Op 1 april 2023 zijn de bepalingen in de gemeentewet over geheimhouding vereenvoudigd en samengebracht in een nieuw Hoofdstuk Va. Daarvoor was het opleggen van geheimhouding geregeld in de artikelen 25, 55 en 86 van de Gemeentewet. Voor de vergaderingen van het dagelijks bestuur werd In de vorige versie van de gemeenschappelijke regeling werd verwezen naar artikel 55.

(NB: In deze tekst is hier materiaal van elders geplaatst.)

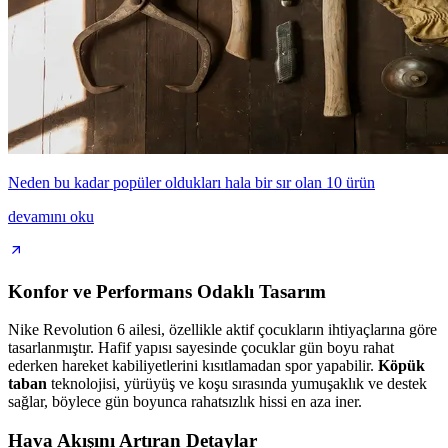
Neden bu kadar popüler oldukları hala bir sır olan 10 ürün
devamını oku
Konfor ve Performans Odaklı Tasarım
Nike Revolution 6 ailesi, özellikle aktif çocukların ihtiyaçlarına göre
tasarlanmıştır. Hafif yapısı sayesinde çocuklar gün boyu rahat
ederken hareket kabiliyetlerini kısıtlamadan spor yapabilir.
Köpük
taban
teknolojisi, yürüyüş ve koşu sırasında yumuşaklık ve destek
sağlar, böylece gün boyunca rahatsızlık hissi en aza iner.
Hava Akışını Artıran Detaylar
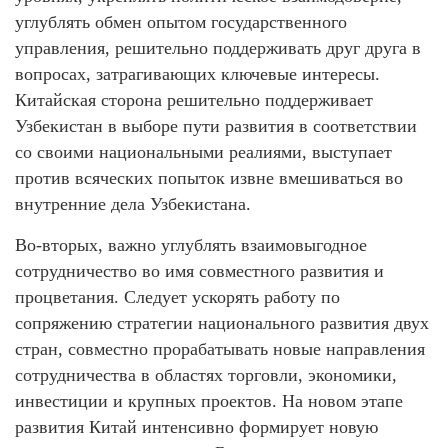
углублять обмен опытом государственного
управления, решительно поддерживать друг друга в
вопросах, затрагивающих ключевые интересы.
Китайская сторона решительно поддерживает
Узбекистан в выборе пути развития в соответствии
со своими национальными реалиями, выступает
против всяческих попыток извне вмешиваться во
внутренние дела Узбекистана.
Во-вторых, важно углублять взаимовыгодное
сотрудничество во имя совместного развития и
процветания. Следует ускорять работу по
сопряжению стратегии национального развития двух
стран, совместно прорабатывать новые направления
сотрудничества в областях торговли, экономики,
инвестиции и крупных проектов. На новом этапе
развития Китай интенсивно формирует новую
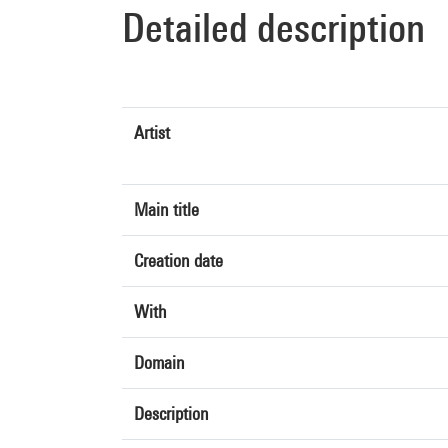
Detailed description
Artist
Main title
Creation date
With
Domain
Description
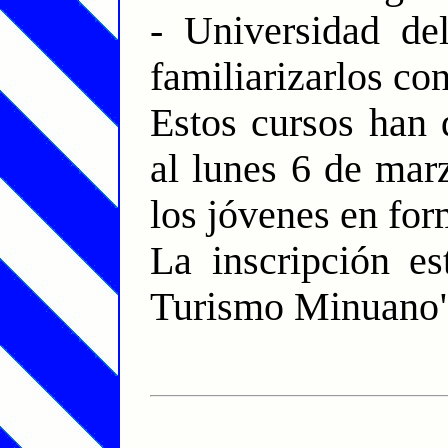
- Universidad de
familiarizarlos con
Estos cursos han 
al lunes 6 de mar
los jóvenes en for
La inscripción es
Turismo Minuano" 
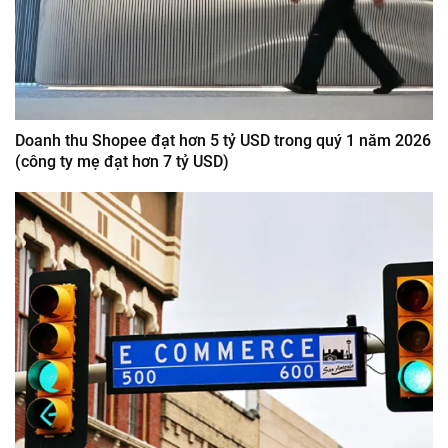
Doanh thu Shopee đạt hơn 5 tỷ USD trong quý 1 năm 2026
(công ty mẹ đạt hơn 7 tỷ USD)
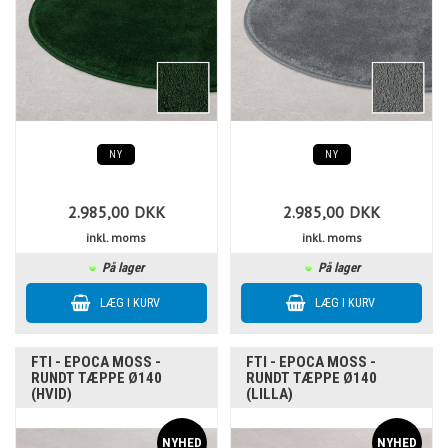
NY
NY
2.985,00
DKK
2.985,00
DKK
inkl. moms
inkl. moms
På lager
På lager
FTI - EPOCA MOSS -
FTI - EPOCA MOSS -
RUNDT TÆPPE Ø140
RUNDT TÆPPE Ø140
(HVID)
(LILLA)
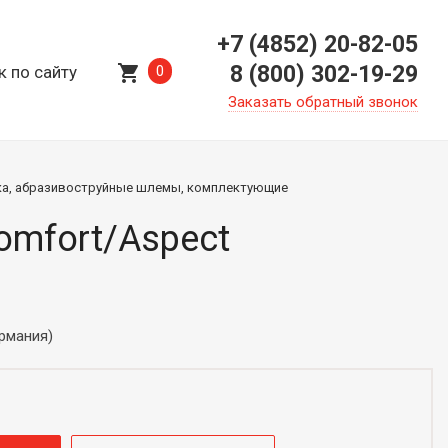
+7 (4852) 20-82-05
shopping_cart
8 (800) 302-19-29
к по сайту
0
Заказать обратный звонок
ка, абразивоструйные шлемы, комплектующие
omfort/Aspect
ермания)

Artikel 23 van de Wet gemeenschappelijke regelingen, de geheimhoudingsbepaling m.b.t. het algemeen bestuur, is vergelijkbaar met het oude artikel 25 voor de raad. Een met artikel 86 vergelijkbaar artikel, dat geschreven is voor de burgemeester kent de Wet gemeenschappelijke regeling niet.

 

HOOFDSTUK 6 ORGANISATIE

 

6.1 Ambtelijke organisatie

 

6.2 Archief

Grondslag voor deze bepaling is artikel 40 eerste lid Archiefwet 1995. De Archiefwet 1995 is sterk verouderd en wordt naar verwachting binnen afzienbare tijd vervangen door een nieuwe Archiefwet.

 

HOOFDSTUK 7 FINANCIEN

De regels over de begroting staan in artikel 34 en artikel 35 van de Wet gemeenschappelijke regelingen.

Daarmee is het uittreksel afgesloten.